#### [Short exercise]
Locate each line in the items below that contains the word "family", and copy those lines in full.

#### [Collected data entries]
========

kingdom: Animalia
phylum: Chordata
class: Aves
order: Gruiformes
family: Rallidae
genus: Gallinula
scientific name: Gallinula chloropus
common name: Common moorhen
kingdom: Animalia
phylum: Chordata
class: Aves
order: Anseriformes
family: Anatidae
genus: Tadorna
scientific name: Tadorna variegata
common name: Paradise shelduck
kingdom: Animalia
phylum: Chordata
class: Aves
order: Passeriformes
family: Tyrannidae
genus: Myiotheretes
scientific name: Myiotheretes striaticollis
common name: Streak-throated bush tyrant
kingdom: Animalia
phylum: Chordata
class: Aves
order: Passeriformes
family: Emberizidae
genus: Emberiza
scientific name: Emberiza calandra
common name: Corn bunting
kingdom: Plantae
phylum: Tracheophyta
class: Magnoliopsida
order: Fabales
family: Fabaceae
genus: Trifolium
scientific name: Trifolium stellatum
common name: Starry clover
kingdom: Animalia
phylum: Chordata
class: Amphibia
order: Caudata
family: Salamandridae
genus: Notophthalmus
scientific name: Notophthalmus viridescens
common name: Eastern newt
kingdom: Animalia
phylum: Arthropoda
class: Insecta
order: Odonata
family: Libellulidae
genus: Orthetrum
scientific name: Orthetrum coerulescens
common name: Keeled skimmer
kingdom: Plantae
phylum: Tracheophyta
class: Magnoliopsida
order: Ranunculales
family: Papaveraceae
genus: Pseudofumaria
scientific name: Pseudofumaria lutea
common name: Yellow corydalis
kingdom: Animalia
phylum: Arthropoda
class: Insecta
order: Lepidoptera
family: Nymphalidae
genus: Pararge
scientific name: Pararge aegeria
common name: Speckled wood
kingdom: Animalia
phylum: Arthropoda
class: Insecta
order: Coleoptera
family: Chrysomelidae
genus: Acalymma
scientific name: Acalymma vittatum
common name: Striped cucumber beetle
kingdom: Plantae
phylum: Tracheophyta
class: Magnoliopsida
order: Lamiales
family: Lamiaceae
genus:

========

#### [Output of the task]
family: Rallidae
family: Anatidae
family: Tyrannidae
family: Emberizidae
family: Fabaceae
family: Salamandridae
family: Libellulidae
family: Papaveraceae
family: Nymphalidae
family: Chrysomelidae
family: Lamiaceae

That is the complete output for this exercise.